=== Data ===

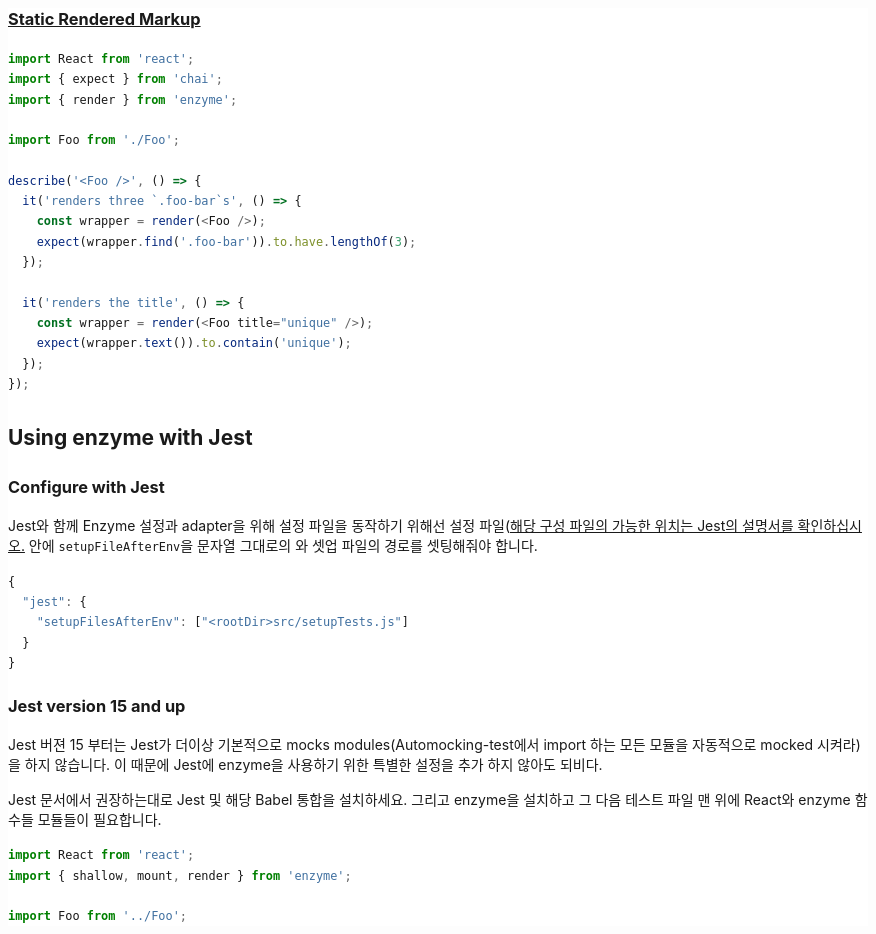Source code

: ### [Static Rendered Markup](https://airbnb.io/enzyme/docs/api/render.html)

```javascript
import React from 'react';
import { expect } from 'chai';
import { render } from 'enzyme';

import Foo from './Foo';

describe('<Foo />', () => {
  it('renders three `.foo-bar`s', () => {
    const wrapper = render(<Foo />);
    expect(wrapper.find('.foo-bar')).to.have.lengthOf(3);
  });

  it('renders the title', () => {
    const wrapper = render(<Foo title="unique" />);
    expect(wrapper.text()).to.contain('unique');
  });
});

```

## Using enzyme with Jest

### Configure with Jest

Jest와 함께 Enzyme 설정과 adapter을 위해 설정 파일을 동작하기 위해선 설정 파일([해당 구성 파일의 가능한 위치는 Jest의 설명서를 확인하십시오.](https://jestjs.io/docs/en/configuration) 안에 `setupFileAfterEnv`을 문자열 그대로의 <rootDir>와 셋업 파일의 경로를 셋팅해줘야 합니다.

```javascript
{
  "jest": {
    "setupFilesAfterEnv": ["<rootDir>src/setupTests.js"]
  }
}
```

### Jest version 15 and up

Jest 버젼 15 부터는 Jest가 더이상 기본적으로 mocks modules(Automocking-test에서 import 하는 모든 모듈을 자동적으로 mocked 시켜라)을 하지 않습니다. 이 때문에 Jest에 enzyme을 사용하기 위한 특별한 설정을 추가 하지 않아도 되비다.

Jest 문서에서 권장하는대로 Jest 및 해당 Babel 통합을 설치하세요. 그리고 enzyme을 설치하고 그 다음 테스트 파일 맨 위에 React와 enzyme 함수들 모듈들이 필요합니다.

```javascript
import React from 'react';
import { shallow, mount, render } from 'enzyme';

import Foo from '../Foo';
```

===
=== Data ===

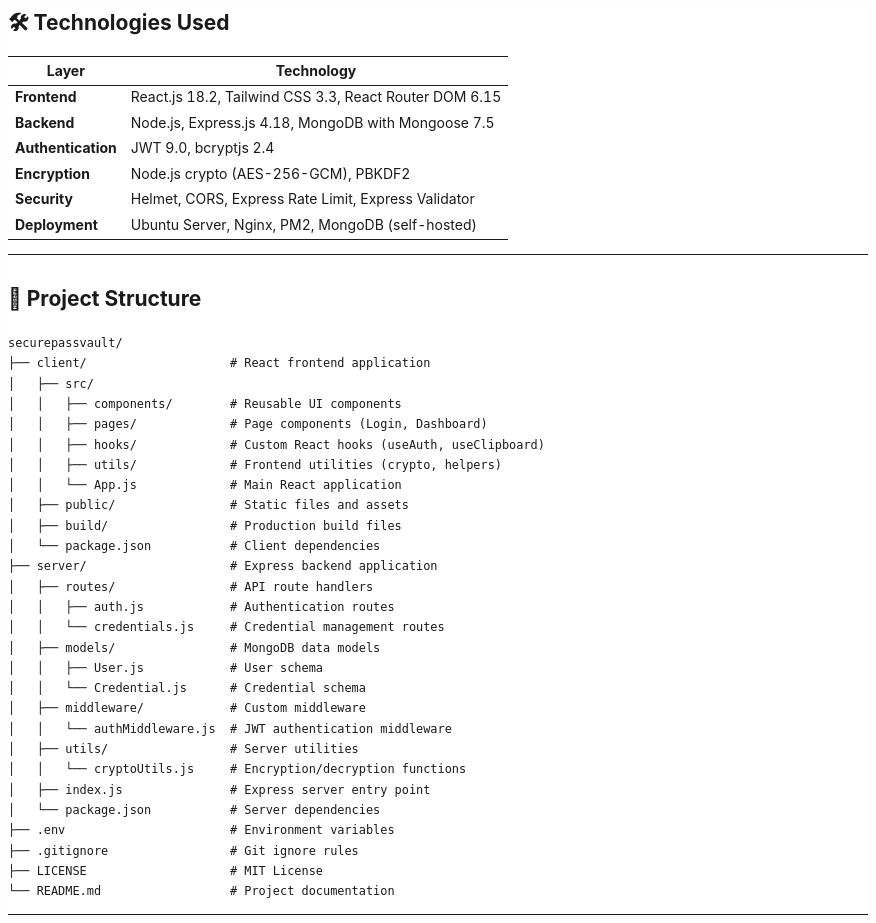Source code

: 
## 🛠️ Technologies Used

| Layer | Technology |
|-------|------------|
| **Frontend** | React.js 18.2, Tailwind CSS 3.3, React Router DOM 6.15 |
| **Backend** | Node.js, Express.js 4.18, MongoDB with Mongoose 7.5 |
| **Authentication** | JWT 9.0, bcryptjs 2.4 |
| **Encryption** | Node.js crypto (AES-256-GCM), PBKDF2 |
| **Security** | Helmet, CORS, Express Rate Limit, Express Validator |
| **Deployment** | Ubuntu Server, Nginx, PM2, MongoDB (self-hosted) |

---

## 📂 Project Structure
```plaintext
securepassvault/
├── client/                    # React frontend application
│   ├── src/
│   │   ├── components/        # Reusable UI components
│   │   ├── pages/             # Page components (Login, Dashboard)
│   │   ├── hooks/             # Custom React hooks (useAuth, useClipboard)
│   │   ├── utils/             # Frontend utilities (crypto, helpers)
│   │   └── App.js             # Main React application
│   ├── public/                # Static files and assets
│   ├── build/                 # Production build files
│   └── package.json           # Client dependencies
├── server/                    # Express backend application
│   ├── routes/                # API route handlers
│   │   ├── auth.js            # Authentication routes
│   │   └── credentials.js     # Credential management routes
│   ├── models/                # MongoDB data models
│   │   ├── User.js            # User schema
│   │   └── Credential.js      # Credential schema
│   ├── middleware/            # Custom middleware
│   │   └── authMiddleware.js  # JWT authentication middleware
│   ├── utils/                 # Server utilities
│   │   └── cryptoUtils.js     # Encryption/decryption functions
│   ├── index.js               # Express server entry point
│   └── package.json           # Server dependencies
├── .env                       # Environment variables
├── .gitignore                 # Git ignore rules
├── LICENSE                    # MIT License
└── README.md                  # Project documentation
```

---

===

**Your goal**
Only one part of the material above is to be transcribed, namely the lines starting with the line that has "## 🛠️ Technologies Used" and going on through the line that has "bcryptjs 2.4 |", exactly as they stand.

**Answer space**
## 🛠️ Technologies Used

| Layer | Technology |
|-------|------------|
| **Frontend** | React.js 18.2, Tailwind CSS 3.3, React Router DOM 6.15 |
| **Backend** | Node.js, Express.js 4.18, MongoDB with Mongoose 7.5 |
| **Authentication** | JWT 9.0, bcryptjs 2.4 |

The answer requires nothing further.